## INSTRUCTIONS TO FOLLOW
Write the lines of text read from the pages in the records below as a JSON list of strings, one string per line with blank lines omitted, starting with the line containing "RIZE SAUNA , HAMAM YAPIMI" and going on through the line containing "PRE-PAINTED". Leave the pictures out of the answer.

BEGIN RECORD SET

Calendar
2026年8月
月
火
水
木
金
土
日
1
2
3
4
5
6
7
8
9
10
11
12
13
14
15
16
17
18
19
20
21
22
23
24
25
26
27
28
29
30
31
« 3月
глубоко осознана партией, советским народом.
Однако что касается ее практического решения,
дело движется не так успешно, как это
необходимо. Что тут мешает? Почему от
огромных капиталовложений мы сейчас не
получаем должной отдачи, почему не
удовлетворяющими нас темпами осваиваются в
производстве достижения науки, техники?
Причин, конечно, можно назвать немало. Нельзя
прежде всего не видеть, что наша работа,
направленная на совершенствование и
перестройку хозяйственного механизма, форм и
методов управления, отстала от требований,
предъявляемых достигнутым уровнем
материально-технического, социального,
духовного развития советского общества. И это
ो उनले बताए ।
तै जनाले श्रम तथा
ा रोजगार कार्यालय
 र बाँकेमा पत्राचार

END RECORD SET
BEGIN RECORD SET

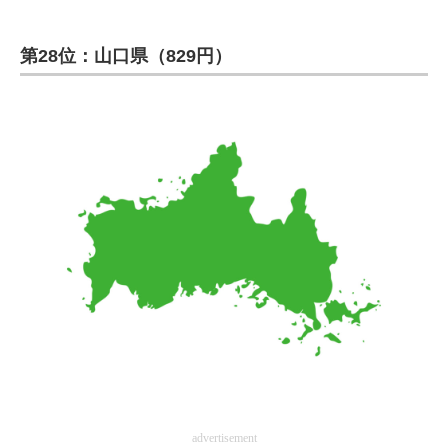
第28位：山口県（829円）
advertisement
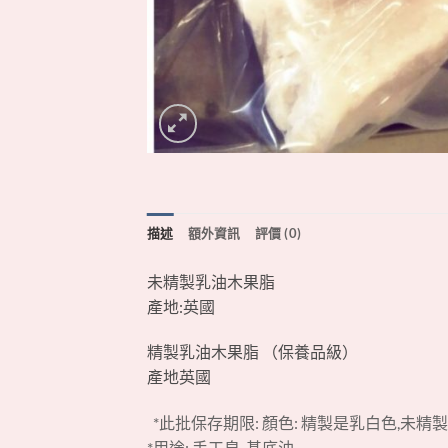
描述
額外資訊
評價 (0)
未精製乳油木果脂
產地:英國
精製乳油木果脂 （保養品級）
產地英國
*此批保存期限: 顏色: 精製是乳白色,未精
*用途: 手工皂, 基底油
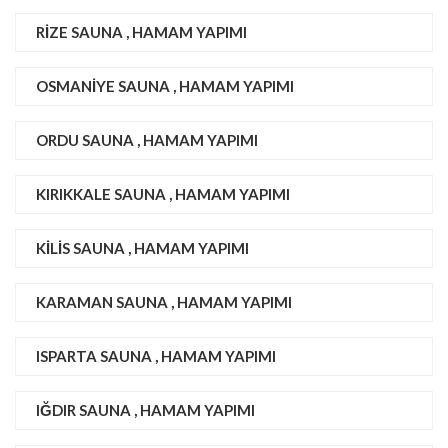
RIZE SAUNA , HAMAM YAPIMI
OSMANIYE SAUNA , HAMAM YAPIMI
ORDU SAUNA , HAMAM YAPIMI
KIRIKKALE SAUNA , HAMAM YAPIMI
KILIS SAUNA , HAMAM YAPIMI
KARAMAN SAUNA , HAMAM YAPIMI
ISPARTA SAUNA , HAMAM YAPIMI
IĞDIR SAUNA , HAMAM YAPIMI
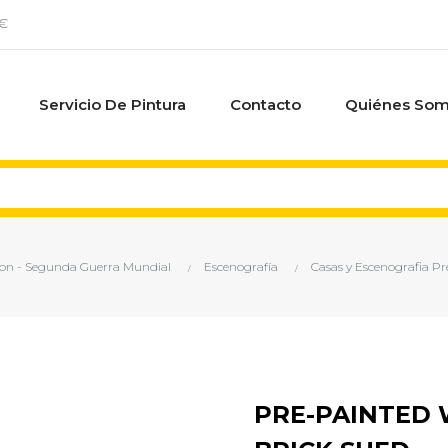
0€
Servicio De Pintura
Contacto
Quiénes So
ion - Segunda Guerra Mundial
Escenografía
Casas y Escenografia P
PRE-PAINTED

END RECORD SET

## OUTPUT FOR THIS EXERCISE
[
  "RIZE SAUNA , HAMAM YAPIMI",
  "OSMANIYE SAUNA , HAMAM YAPIMI",
  "ORDU SAUNA , HAMAM YAPIMI",
  "KIRIKKALE SAUNA , HAMAM YAPIMI",
  "KILIS SAUNA , HAMAM YAPIMI",
  "KARAMAN SAUNA , HAMAM YAPIMI",
  "ISPARTA SAUNA , HAMAM YAPIMI",
  "IĞDIR SAUNA , HAMAM YAPIMI",
  "0€",
  "Servicio De Pintura",
  "Contacto",
  "Quiénes So",
  "ion - Segunda Guerra Mundial",
  "Escenografía",
  "Casas y Escenografia P",
  "PRE-PAINTED"
]